# Wordpress



## Gregoryen (3 Janvier 2015)

Bonsoir et bonnes fêtes 2015 !! 

Voilà j'ai un souci avec l'application " Wordpress " sur iOS pour mon iPhone 6 Plus.

Quand j'ouvre l'application, il me demande mon nom d'utilisateur/E-mail, mot de passe, et l'option " ajouter un site auto hébergé ".

Quand je met l'adresse de mon site et mes identifiants, il ne les reconnait pas.

J'ai mis plusieurs formats, avec le http, sans le http, et sans le  www.

J'avais lu qu'il fallait enlever le http et le www. J'ai même mis l'adresse du site avec " /wp-login ".

Mon site ou j'ai hébergé Wordpress est " www.savewalterwhite.fr ". Comment faire du coup pour me connecter depuis iOS ? Faut-il un plugin sur mon site ?

Merci à vous


----------



## Hérisson (24 Janvier 2016)

(CONSIGNE DE TRAVAIL)
D'après l'extrait de page, sur quel appareil Gregoryen utilise-t-il l'application WordPress ? Les lignes ne jouent aucun rôle dans ce travail.

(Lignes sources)
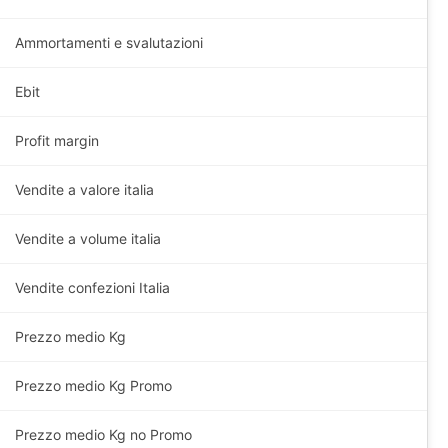
Ammortamenti e svalutazioni
Ebit
Profit margin
Vendite a valore italia
Vendite a volume italia
Vendite confezioni Italia
Prezzo medio Kg
Prezzo medio
Kg
Promo
Prezzo medio
Kg
no Promo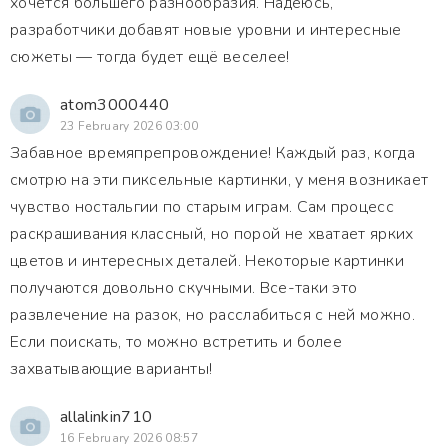
хочется большего разнообразия. Надеюсь,
разработчики добавят новые уровни и интересные
сюжеты — тогда будет ещё веселее!
atom3000440
23 February 2026 03:00
Забавное времяпрепровождение! Каждый раз, когда
смотрю на эти пиксельные картинки, у меня возникает
чувство ностальгии по старым играм. Сам процесс
раскрашивания классный, но порой не хватает ярких
цветов и интересных деталей. Некоторые картинки
получаются довольно скучными. Все-таки это
развлечение на разок, но расслабиться с ней можно.
Если поискать, то можно встретить и более
захватывающие варианты!
allalinkin710
16 February 2026 08:57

(RÉPONSE ATTENDUE)
Sur un iPhone 6 Plus.